Suscríbete gratis al boletín de Mujeractual

Un liderazgo efectivo: Alejandro Magno

SHEILA MORATAYA FLEISHMAN
ImagenDe todos es sabido que Alejandro Magno fue uno de los mayores líderes de la historia. Hombre de valentía absoluta y conquistador implacable. A los catorce años de edad el filósofo Aristóteles lo tomó bajo su tutoría para hacer de él, el tipo de líder que el mundo de esos días necesitaba. Era el año 356 antes de Cristo.

Gracias a las enseñanzas de Aristóteles, Alejandro Magno pudo llegar a convertirse en uno de los conquistadores más admirables, y en un ejemplo vivo de lo que significa convertirse en verdadero ser humano. Y esto es lo que los líderes de hoy en nuestras empresas tanto necesitan. Cuando Alejandro estuvo en edad de comenzar su preparación, el Rey Filipo le dejo claro a quien sería su preceptor, que quería que fuera un gran conquistador.

Aristóteles le aseguró que le enseñaría a ser noble y generoso con el vencido…y a hacerse amar de sus súbditos. Filipo insistía en que quería que fuera fuerte, que supiera mandar y que era importante que conociera la superioridad de todo griego…. El filósofo agregaba:

- "Pero también es importante que ame la sabiduría, que sepa pensar y que aprenda que la modestia hace invencibles a los hombres que la practican. Una perfecta combinación de fuerza y mente" -.

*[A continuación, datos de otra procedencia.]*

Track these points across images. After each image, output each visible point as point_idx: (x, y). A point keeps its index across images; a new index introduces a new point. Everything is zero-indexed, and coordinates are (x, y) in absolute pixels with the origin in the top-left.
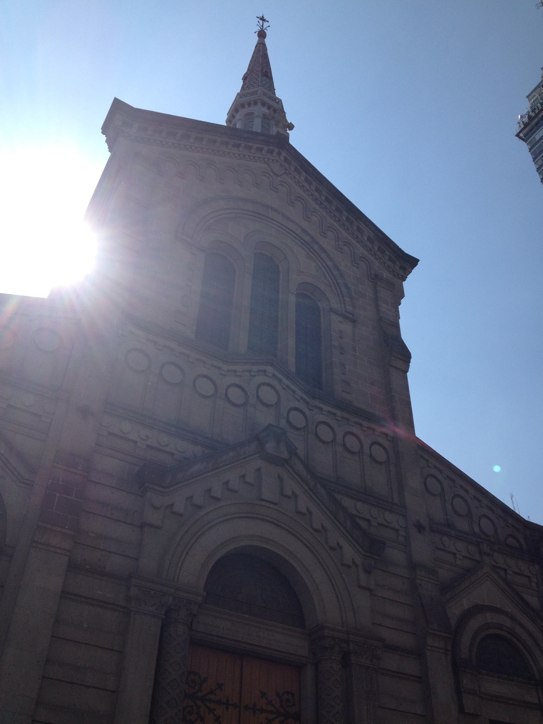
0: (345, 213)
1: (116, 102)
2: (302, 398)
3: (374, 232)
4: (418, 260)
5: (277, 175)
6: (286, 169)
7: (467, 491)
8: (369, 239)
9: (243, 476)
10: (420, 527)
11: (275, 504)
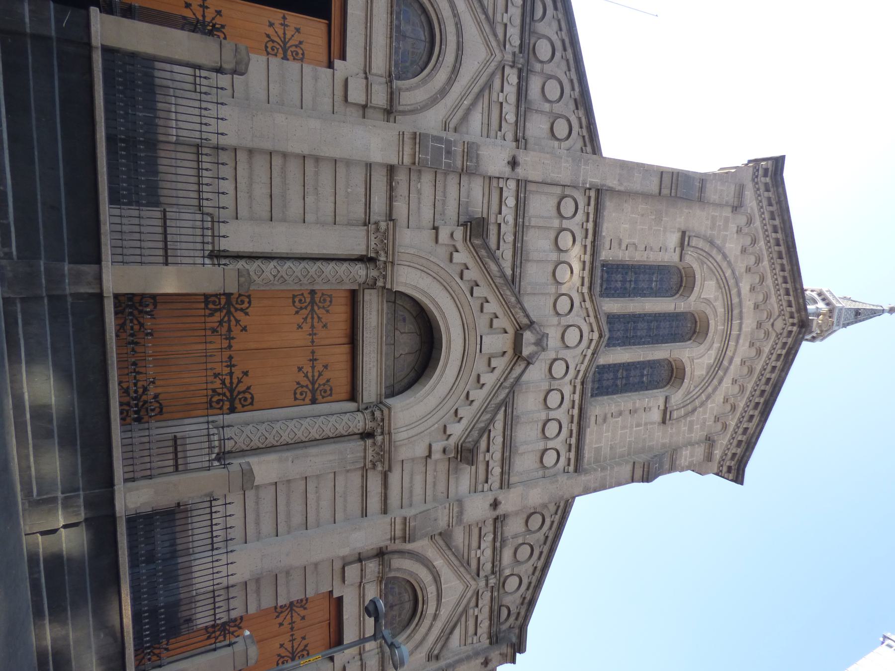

Nuestras empresas están llenas de gente que está ávida de conocimiento y que está ansiosa de trabajar en equipo con un jefe que los inspire. Con una mente orientada a alcanzar los objetivos proyectados y un trato humano que haga sentir que la gente es el primer principio dentro su escala.

Alejandro aprendió a considerar que nada podría llevarse a cabo sin aunar los esfuerzos de los que formaban la comunidad helénica. Era un jefe profundamente juicioso y sus acciones las planeaba muy cuidadosamente. Su justicia llegó a darle esa fama de Magno, ya que era magnánimo hasta con sus peores enemigos. Su más poderoso rival se llamaba Darío y cuando conquistó su territorio, llegó a perdonarle la vida a su esposa e hijas.

Nuestras empresas necesitan capitanes de mando así, justos y magnánimos. La revista "Training & Developmet de la Sociedad Americana para el Entrenamiento y Desarrollo", en su edición de marzo, hace un estudio de los líderes a través de la historia con interesantes conclusiones:

  • Ejecutivos con un comportamiento fuertemente equilibrado.

  • Fuerte énfasis en el continuo desarrollo humano de su equipo de líderes.

  • La identificación de las competencias de liderazgo para sostener la estrategia.

  • Un nivel alto de unidad a nivel gerencial y un fuerte compromiso a continuar con la renovación continua de la organización.

Si comparamos todo esto, podríamos decir que son las mismas fuerzas de fondo que sostenían la visión de Alejandro Magno para llegar a ser un gran conquistador. Pero sobre todo, este líder aprendió que para conquistar lo que sea, hay primero que aprender a pensar. Es desde nuestra mente que desarrollamos y ponemos en acción nuestros valores creativos en el trabajo. Que desarrollamos el trato justo y la tolerancia, así como nos convertimos en ejemplo que arrastra a los demás a seguirnos. Líderes como éste, Nelson Mandela, Ghandi, Eleonor Rooselvelt, Martin Luther King y el Dalai Lama, no hicieron y hacen más que una cosa: aprender a armonizar con ellos mismos.